The blowout of Australia's Montara well just eight months before BP's Macondo well began spewing oil into the Gulf of Mexico would seem to suggest that a catastrophic rig failure and oil gusher are not nearly so implausible.
John Amos, president of SkyTruth, a nonprofit group that uses remote sensing and digital tracking to follow oil spills around the globe, said that Montara and Macondo confirm the worst fears of those who have been concerned about offshore drilling, but the back-to-back nature of the events meant that there wasn't time for any lessons of Montara to have headed off disaster at Macondo.
"There just wasn't enough time between investigating those lessons there, and applying those lessons here, to prevent something from happening," said Amos, who testified before Congress in November about Montara alongside a BP official in charge of exploration in the Gulf of Mexico, who said that offshore drilling is safe.
Indeed, hearings by the Australian government's Montara Commission of Inquiry wrapped up just days before the Deepwater Horizon explosion. The commission's final report is scheduled to be released by Friday.

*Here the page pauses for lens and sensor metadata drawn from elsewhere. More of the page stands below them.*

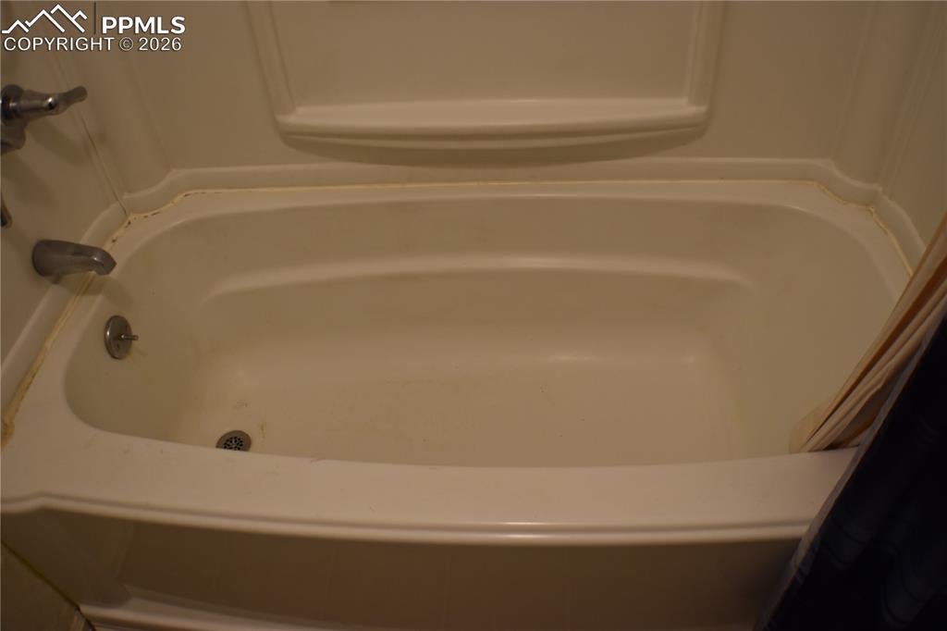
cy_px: 316
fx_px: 947
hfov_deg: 53.1
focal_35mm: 36
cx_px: 474
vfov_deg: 36.8
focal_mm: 24
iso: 450
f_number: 4
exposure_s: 1/60
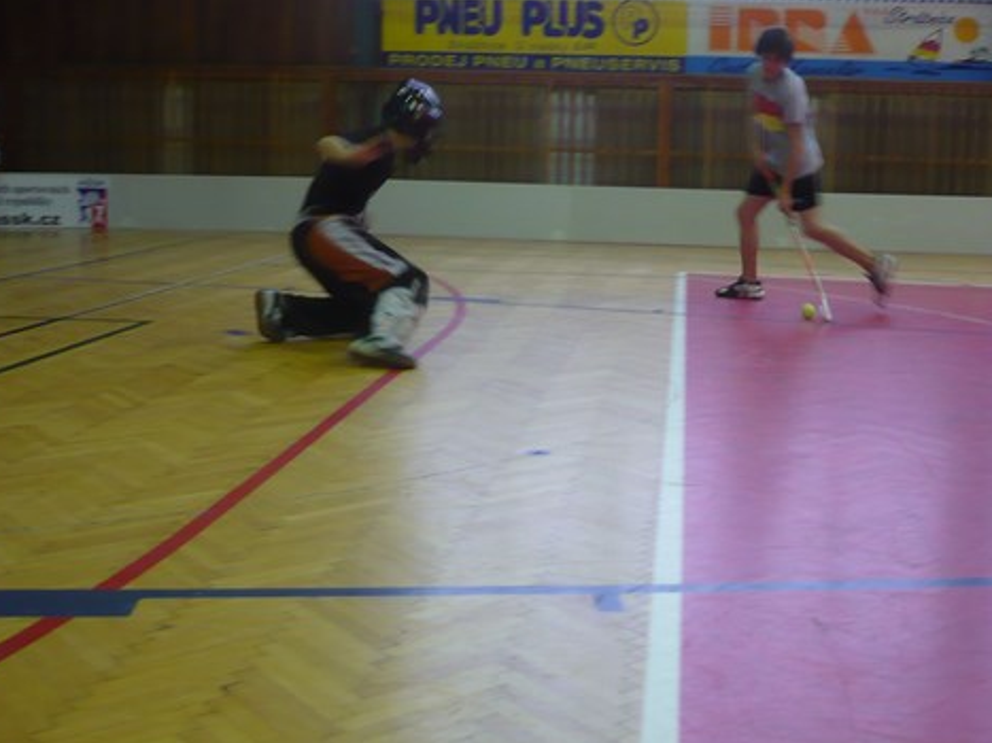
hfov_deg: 42.0
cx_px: 576
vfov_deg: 32.1
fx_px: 1289
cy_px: 325
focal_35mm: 45
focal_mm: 5.8
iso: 200
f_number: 2.8
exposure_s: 1/30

Efforts to digest the two events are just now ramping up. In October, oil regulators from around the world will gather in Vancouver for their triennial meeting at the International Regulators Offshore Safety Conference for three days of sessions exclusively on the theme of Montara and Macondo.
The official efforts to understand what happened are a welcome sign, said Elmer "Bud" Danenberger, retired chief enforcement officer from the Minerals Management Service, who has a blog chronicling both events. After Montara, Danenberger said, the emphasis was on explaining why a repeat was implausible rather than examining what happened and what lessons should be learned.
"People were forced into explaining why it couldn't happen here rather than understanding what did happen," Danenberger said of Montara. "If you understood what did happen with that well integrity there, it could happen and it did."